Rclone backups to AWS
Setup Rclone 1.62.2 for AWS backups from HPC
Setup the IAM user permissions in AWS
Perform the following before configuring rclone.
Log into the AWS console
Navigate to IAM
Click Add User
name: rclone-backup-from-hpc
Do not check "Provide User accounts to the AWS Management Console" as this account will be used for CLI based access via rclone.
Click Next > Select "Attach policies directly"
Search for S3 and select "AmazonS3FullAccess". If this AWS account already has multiple buckets created it's up to the end user to specify a more granular access policy to S3 for this new IAM user.
Click Next > Create User
Now that user is created, click on the User in the IAM console
Navigate to Security Credentials and locate the Access Keys section.
Click "Create access key" and select "Applications running outside of AWS"
Click Next
For Description enter "rclone-backups-resnick-hpc" > Create Access Key
Leave this window open and access keys visible during the configuration of rclone on the cluster side.
Configure Rclone
module load rclone/1.62.2
rclone config
Enter name for new remote.
name> my-aws-account
Select S3 compatible object store. (This same backend can also be used for backblaze B2, Wasabi etc.)
Storage > 5
Now select the actual provider of this S3 compatible object storage
Provider > 1
Option env_auth. Specify 1 to enter your credentials or add the credentials to your shell environment.
env_auth > 1
Enter the new access key id_shown in the aws console during IAM creation.

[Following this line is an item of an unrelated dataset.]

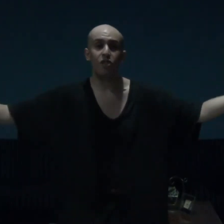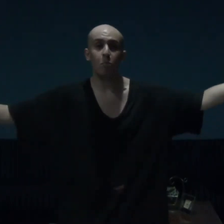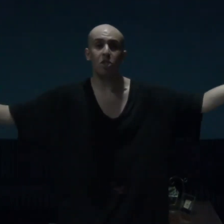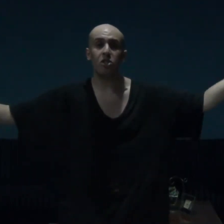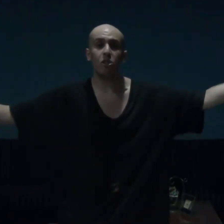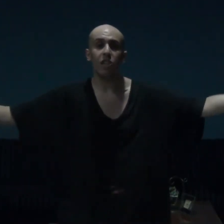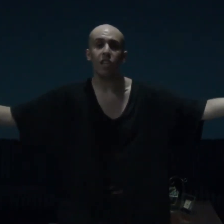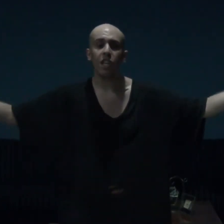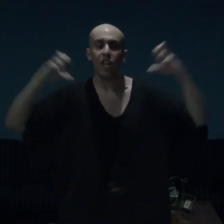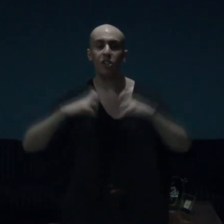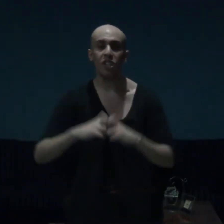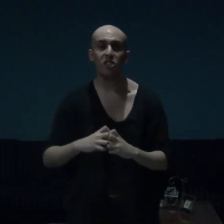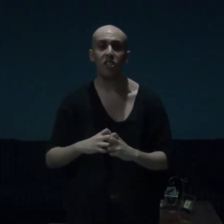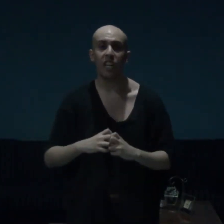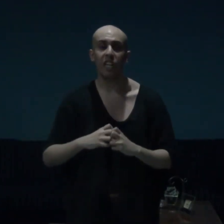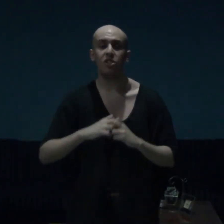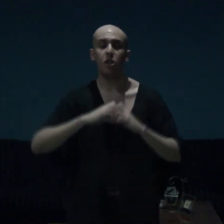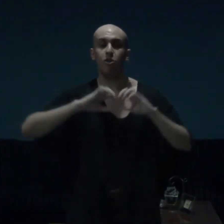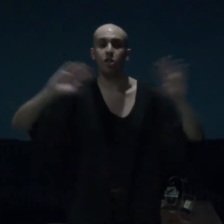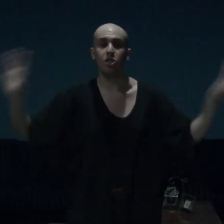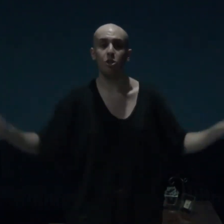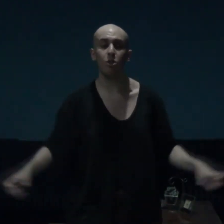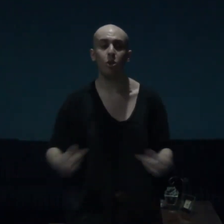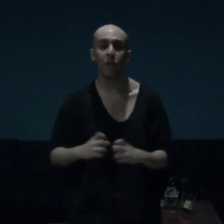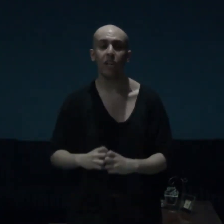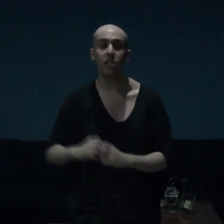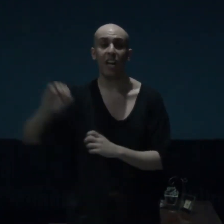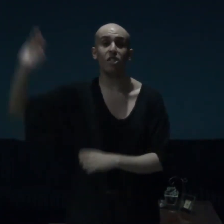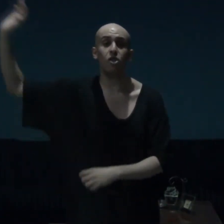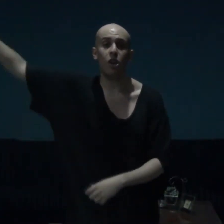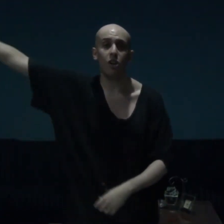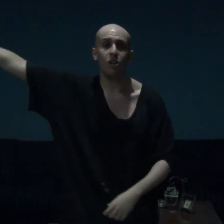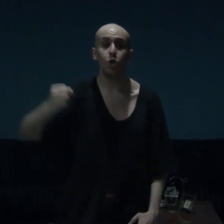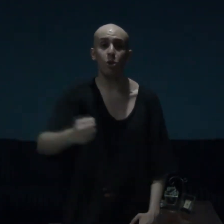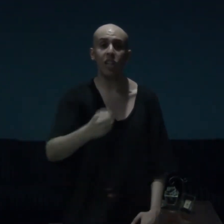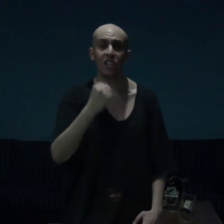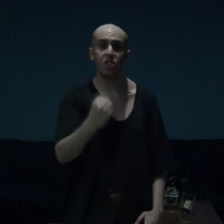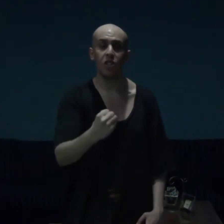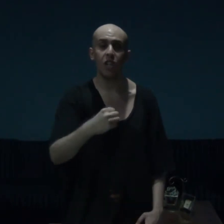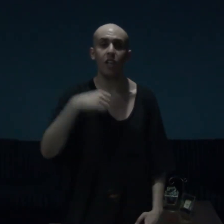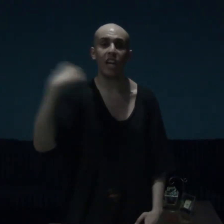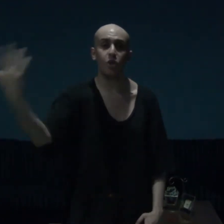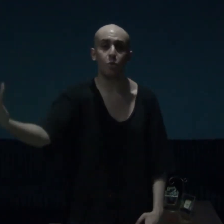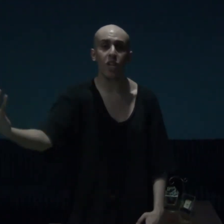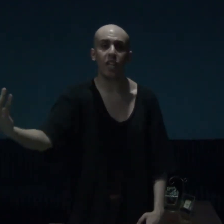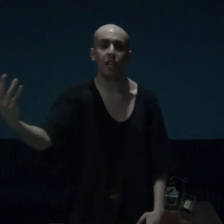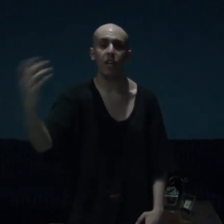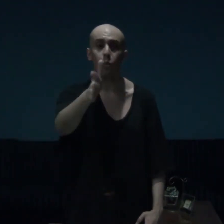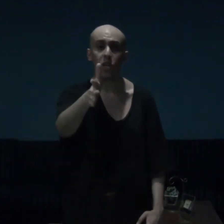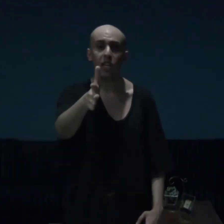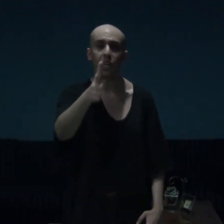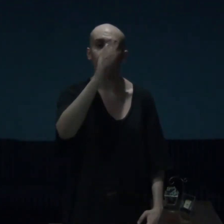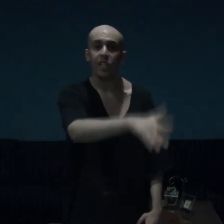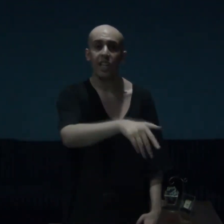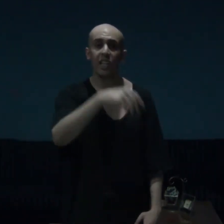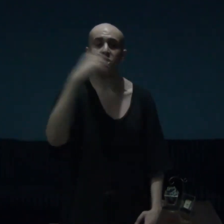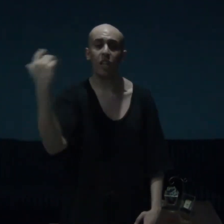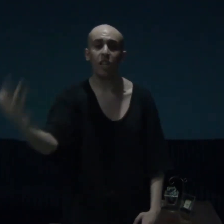Mr. Lee, and these guys, are just so great, as are, Julie Estelle, as Rika, Rika, guys and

access_key_id > AKIAX4EICHL66XXXXXXX
Now enter secret access key provided by the AWS console
secret_access-key >
aa8jXXXXXXXXXXXXXXXXXXXXXXXXX
Select a region for the storage bucket. We recommend us-west-2 (Oregon) as it's one of the newer regions, is distinct seismically from California and provides fast network access via Cenic/Internet2
regions > 4
Option Endpoint (leave default by hitting enter)
endpoint > (enter)
Location constraint (used when creating buckets via rclone commands). Set to option 4 (Oregon us-west-2)
location_constraint > 4
Optional ACL (just hit enter to leave blank)
>acl > (enter)
Optional server side encryption. Shown disabled below, set accordingly.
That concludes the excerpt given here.